▶ TASK TO CARRY OUT: Please work out how many lines of this material include "detail", and answer with that number by itself.

DATA EXTRACT Start Marker

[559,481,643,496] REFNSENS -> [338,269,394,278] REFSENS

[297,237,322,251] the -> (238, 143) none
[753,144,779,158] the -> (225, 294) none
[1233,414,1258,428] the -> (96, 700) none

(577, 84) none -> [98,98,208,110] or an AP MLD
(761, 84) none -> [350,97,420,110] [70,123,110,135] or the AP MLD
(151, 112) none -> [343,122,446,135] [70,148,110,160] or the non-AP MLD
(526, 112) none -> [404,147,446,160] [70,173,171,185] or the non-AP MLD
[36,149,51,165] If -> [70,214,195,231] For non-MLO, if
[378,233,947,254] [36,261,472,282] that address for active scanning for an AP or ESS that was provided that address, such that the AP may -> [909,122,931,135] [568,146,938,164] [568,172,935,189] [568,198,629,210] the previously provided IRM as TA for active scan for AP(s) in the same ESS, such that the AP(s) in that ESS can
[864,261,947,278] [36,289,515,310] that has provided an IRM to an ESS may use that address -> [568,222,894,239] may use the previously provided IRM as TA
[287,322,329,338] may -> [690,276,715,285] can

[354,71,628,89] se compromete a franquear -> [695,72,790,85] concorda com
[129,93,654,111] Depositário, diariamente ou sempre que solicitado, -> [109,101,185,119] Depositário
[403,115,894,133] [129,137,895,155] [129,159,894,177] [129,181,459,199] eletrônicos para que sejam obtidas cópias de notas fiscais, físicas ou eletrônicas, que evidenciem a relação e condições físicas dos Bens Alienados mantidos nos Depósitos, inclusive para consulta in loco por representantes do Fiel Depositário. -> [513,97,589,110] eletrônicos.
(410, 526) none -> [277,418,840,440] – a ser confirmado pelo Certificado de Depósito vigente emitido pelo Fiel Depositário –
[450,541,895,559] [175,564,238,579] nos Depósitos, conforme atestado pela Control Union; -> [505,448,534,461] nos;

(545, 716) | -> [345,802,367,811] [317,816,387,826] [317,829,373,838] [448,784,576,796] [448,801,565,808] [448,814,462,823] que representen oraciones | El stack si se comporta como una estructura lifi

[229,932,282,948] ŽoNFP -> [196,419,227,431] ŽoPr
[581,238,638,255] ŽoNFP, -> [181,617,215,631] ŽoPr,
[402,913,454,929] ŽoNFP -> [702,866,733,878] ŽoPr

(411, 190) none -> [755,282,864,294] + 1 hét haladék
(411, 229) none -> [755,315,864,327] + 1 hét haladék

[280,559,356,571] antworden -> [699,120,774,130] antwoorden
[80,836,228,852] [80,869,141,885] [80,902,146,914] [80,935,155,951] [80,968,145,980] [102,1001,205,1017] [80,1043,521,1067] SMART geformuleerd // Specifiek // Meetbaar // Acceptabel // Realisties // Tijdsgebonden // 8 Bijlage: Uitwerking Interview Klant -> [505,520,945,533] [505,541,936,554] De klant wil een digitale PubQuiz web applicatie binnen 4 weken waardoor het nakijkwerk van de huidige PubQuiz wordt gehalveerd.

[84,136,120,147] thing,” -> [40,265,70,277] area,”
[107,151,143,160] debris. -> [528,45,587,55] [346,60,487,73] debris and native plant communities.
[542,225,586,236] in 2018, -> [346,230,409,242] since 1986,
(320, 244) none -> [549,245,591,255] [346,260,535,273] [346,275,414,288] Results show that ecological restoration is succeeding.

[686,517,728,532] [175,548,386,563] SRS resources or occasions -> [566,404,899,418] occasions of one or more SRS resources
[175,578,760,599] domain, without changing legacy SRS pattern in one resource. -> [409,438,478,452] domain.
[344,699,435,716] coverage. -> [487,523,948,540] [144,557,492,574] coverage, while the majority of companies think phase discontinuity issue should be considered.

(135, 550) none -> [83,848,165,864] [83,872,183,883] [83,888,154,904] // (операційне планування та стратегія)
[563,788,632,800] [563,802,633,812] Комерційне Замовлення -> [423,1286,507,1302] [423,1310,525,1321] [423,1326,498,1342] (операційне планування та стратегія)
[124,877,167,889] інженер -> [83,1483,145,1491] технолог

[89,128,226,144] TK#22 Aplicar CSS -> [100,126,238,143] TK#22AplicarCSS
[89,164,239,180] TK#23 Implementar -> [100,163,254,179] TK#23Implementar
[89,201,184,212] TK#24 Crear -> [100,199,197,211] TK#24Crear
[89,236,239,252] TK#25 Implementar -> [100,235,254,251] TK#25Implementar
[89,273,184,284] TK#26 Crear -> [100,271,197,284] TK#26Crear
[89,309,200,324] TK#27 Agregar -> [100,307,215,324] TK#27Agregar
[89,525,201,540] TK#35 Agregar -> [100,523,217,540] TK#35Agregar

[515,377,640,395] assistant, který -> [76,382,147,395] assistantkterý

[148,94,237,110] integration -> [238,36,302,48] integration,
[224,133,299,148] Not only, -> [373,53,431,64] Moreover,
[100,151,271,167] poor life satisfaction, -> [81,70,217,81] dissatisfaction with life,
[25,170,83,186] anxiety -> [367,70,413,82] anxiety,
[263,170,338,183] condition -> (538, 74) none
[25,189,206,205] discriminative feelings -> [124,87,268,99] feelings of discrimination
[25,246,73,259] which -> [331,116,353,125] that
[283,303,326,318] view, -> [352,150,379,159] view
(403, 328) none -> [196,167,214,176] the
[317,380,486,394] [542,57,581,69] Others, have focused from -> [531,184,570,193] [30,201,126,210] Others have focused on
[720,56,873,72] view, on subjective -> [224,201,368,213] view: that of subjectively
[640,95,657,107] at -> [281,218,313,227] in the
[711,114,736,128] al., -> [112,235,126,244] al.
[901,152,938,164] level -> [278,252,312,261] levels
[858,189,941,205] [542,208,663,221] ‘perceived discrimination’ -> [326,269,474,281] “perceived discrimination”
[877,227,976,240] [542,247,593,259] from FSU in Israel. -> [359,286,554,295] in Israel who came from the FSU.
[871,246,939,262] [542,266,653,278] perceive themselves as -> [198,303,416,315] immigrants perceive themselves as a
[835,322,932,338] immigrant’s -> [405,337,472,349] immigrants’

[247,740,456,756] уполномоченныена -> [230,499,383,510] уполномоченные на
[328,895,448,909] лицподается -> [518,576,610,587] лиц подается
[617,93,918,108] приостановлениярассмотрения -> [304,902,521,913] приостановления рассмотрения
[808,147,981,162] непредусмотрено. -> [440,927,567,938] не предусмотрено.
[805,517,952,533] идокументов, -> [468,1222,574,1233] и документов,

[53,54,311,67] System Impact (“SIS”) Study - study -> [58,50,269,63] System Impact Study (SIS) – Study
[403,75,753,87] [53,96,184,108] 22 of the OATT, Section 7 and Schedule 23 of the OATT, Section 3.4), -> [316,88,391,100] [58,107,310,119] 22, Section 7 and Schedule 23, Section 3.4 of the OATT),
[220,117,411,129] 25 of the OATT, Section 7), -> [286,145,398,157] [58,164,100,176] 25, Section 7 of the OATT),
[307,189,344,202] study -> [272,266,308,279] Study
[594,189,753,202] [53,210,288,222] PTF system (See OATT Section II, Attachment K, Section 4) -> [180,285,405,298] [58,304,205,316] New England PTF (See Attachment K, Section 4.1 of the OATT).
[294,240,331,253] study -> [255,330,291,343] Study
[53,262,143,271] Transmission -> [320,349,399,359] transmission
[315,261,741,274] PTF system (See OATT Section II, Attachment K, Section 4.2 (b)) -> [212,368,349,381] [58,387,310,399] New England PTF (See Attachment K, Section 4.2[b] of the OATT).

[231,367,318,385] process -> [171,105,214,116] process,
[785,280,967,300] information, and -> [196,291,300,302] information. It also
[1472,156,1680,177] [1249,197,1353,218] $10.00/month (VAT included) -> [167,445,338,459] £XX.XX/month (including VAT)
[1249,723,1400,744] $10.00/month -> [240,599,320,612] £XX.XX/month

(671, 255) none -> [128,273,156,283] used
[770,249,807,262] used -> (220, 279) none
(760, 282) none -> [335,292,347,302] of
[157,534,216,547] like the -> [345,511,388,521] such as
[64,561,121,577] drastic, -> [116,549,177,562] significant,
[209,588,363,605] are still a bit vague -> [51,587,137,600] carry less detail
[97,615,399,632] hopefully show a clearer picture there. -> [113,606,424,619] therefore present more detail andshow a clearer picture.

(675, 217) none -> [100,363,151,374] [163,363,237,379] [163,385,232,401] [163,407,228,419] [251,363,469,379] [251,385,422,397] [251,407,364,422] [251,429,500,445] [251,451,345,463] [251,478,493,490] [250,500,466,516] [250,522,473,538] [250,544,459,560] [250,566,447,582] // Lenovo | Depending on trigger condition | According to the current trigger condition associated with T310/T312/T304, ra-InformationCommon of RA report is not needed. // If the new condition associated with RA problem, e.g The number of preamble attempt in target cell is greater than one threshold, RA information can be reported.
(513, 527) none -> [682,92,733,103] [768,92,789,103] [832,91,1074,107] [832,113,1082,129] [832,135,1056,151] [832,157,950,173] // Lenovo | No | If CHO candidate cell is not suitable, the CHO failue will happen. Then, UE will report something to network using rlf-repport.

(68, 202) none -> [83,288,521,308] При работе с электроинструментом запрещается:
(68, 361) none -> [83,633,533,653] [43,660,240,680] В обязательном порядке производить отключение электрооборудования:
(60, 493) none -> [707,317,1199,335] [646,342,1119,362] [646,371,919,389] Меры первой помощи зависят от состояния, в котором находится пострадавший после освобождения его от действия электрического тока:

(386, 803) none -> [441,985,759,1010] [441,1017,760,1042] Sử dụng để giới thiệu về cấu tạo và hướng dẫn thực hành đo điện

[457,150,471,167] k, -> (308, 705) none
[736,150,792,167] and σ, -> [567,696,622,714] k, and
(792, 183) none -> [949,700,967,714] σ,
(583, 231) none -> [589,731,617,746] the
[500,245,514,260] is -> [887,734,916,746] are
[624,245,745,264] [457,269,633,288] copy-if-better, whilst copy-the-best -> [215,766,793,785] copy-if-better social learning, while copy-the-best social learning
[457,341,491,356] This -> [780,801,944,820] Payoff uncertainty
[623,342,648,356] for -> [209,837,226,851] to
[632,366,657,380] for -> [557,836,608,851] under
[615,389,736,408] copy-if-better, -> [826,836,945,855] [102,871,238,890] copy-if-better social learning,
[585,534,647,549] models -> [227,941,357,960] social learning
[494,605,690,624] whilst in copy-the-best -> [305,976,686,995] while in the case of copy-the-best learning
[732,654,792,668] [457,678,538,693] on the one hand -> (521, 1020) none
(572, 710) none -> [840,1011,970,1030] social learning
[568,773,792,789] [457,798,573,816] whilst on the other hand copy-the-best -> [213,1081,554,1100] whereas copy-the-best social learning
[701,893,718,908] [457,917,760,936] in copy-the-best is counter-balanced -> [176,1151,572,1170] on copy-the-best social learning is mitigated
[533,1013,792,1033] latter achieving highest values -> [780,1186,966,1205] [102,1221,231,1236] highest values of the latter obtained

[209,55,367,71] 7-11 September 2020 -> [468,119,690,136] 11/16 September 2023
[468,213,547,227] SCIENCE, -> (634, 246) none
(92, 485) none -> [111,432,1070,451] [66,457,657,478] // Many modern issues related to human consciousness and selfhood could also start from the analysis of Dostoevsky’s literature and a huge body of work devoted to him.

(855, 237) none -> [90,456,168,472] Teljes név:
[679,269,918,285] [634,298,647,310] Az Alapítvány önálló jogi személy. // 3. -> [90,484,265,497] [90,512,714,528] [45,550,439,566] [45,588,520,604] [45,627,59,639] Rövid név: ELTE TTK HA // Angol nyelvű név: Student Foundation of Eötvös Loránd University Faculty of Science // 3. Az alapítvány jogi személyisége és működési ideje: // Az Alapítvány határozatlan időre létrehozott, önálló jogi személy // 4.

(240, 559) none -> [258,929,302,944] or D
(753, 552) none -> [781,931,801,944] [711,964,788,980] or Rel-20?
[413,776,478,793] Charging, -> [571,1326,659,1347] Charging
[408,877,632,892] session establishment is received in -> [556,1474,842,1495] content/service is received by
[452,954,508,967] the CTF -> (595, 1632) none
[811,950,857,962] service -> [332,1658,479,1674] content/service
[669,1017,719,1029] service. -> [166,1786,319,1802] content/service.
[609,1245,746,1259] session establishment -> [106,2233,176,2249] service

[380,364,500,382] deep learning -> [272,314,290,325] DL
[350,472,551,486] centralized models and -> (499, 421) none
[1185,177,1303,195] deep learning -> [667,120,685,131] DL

DATA EXTRACT End Marker

▶ EXPECTED ANSWER: 2